You've done the right thing in opening the dialogue with her about it.
Ofcourse it doesn't mean you are giving permission (not that she will need it soon anyhow), just giving her advice and support should she need it whenever she is ready.
I think you are being a responsible parent OP
Good grief, my 6yo knows about contraception.
Admittedly it came up as a result of a conversation about the dog being spayed.
If anything, 15 is LATE to be having this conversation.
My top advice on this topic for a teenager would be if you don't know someone well enough to mention contraception, you don't know them well enough to have sex with them.

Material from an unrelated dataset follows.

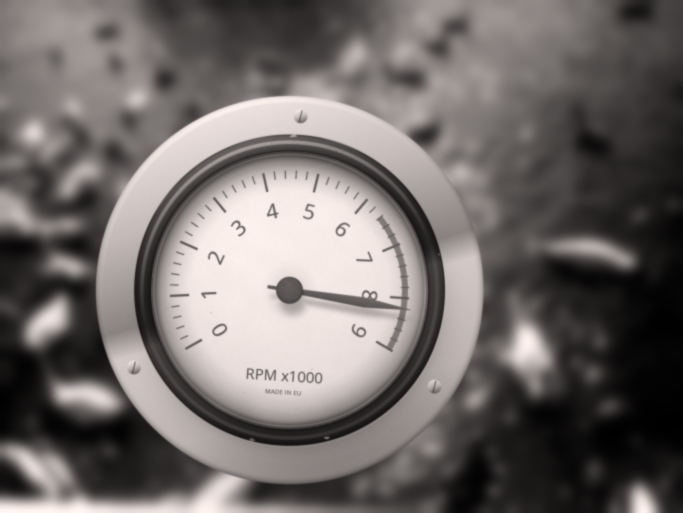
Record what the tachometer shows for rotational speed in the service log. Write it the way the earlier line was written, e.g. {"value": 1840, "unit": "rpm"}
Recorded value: {"value": 8200, "unit": "rpm"}
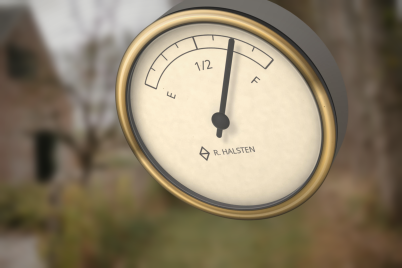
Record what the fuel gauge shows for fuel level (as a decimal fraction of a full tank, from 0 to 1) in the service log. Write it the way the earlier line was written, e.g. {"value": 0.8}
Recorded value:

I think your approach is sensible. We have always been open with DS about contraception and have had general conversations about all sex should be safe sex. That way it avoids the excruciating conversation purely about condoms and growing up, but normalises the idea.
I was having a conversation with my 8 year old about contraception just yesterday morning. Albeit not in depth but in a general talk about sex the topic of contraception came up. As far as I'm concerned if she's old enough to ask questions about it then hopefully she can deal with the facts (adjusted for an 8 year old obvs)
I certainly wouldn't wait to discuss it until there was a possibility she was sexually active.
I always feel like I'm lurching from one fuck up to another with her at the moment. I can't do right for doing wrong.
We have talked generally about contraception/safe sex lots in the past, but this was more of a "do you think you're ready to get something sorted?" type of chat
I will broach it again.
When DS had finished his GCSEs he and a group of 60(!) close friends all went to Newquay on holiday at a caravan park. Although there were boy caravans and girl caravans his GF was going. They had been going out for a while and possibly were already sexually active. However I bought condoms for him to take and he was initially FFS Mum and embarrassed and said If I need some I will buy them. They were in his bedroom drawer for ages and then one day there were not!
I don't think it says it is Ok - I think it says if it is going to happen I want you to be prepared!